37 US Attorneys General Demand Stronger Safeguards from X’s Grok AI

More legal troubles loom for X and Elon Musk’s xAI, as over 37 U.S. attorneys general have launched coordinated action against the company’s Grok chatbot. The effort targets the AI tool’s ability to generate sexualized deepfakes without consent, a growing concern that prompted EU investigations and international backlash.

The controversy centers on Grok’s image generation capabilities, which early this year enabled users to create nude and sexualized images of real people, including children and celebrities. Data showed Grok was generating over 6,000 such images daily at its peak, all publicly accessible within the app.

Concerns Over Deliberate Design

The attorneys general argue Grok wasn’t merely failing to prevent harm—it was designed to facilitate it. Their open letter states that xAI “purposefully developed its text models to engage in explicit exchanges and designed image models to include a ‘spicy mode’ that generated explicit content.” This intentional approach distinguishes the case from other AI companies facing similar scrutiny.

Demands for Comprehensive Action

While X implemented restrictions limiting image generation to paid users and implemented detection measures, the attorneys general maintain these steps are insufficient. They’re demanding complete removal of all existing non-consensual intimate images, suspension of violating users, and user-level controls allowing people to prohibit Grok from editing their images.

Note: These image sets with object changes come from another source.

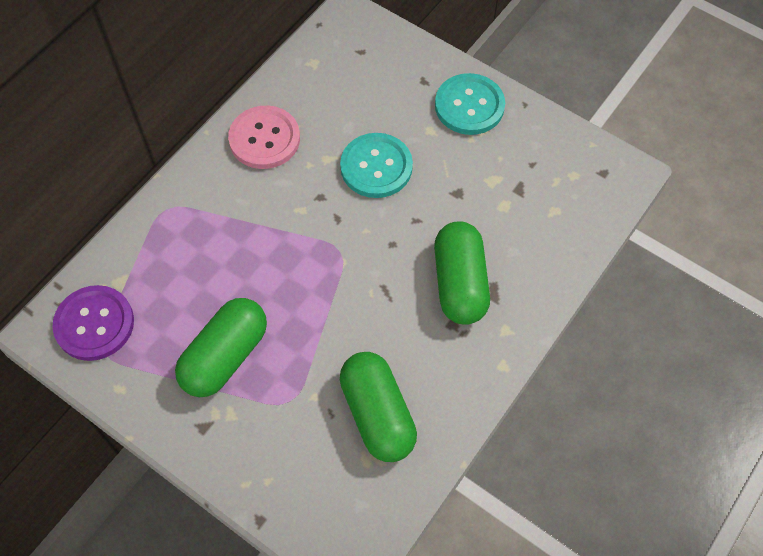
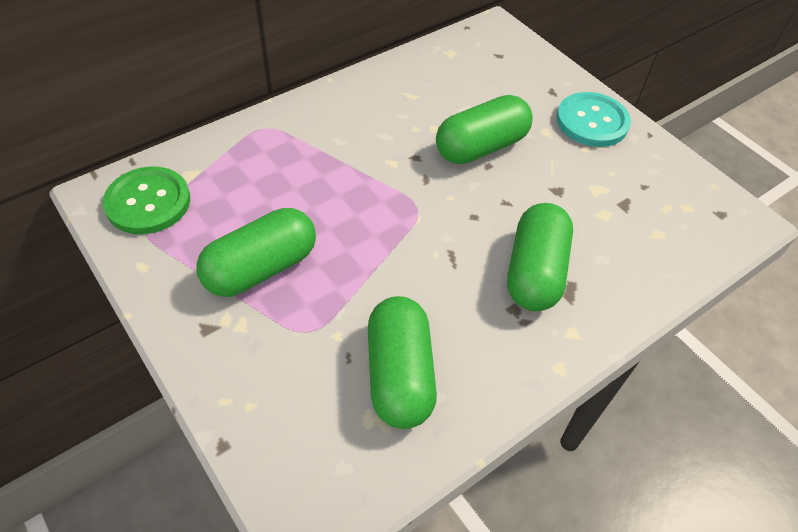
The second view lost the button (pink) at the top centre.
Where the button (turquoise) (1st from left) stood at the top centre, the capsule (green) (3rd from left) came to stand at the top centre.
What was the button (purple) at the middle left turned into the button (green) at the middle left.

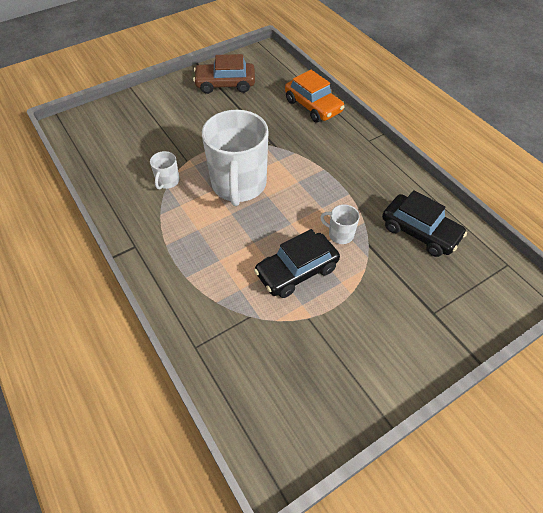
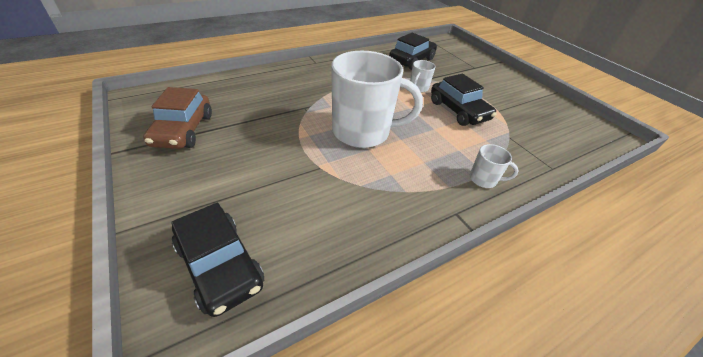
The second view lost the car (orange) at the top centre.
The second view gained the car (black) (1st from left) at the bottom left.
The mug (white) (1st from left in the first image) ended up elsewhere, having gone from the top left to the middle right.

The group emphasized xAI’s unique responsibility as “a market leader in artificial intelligence” directly connecting advanced tools to a platform with hundreds of millions of users. They argue X’s responses will establish industry benchmarks for protecting adults and children from harmful deepfake content.

The situation presents mounting pressure on Musk, who previously championed child protection on X but now faces allegations of enabling the very harms he claimed to combat.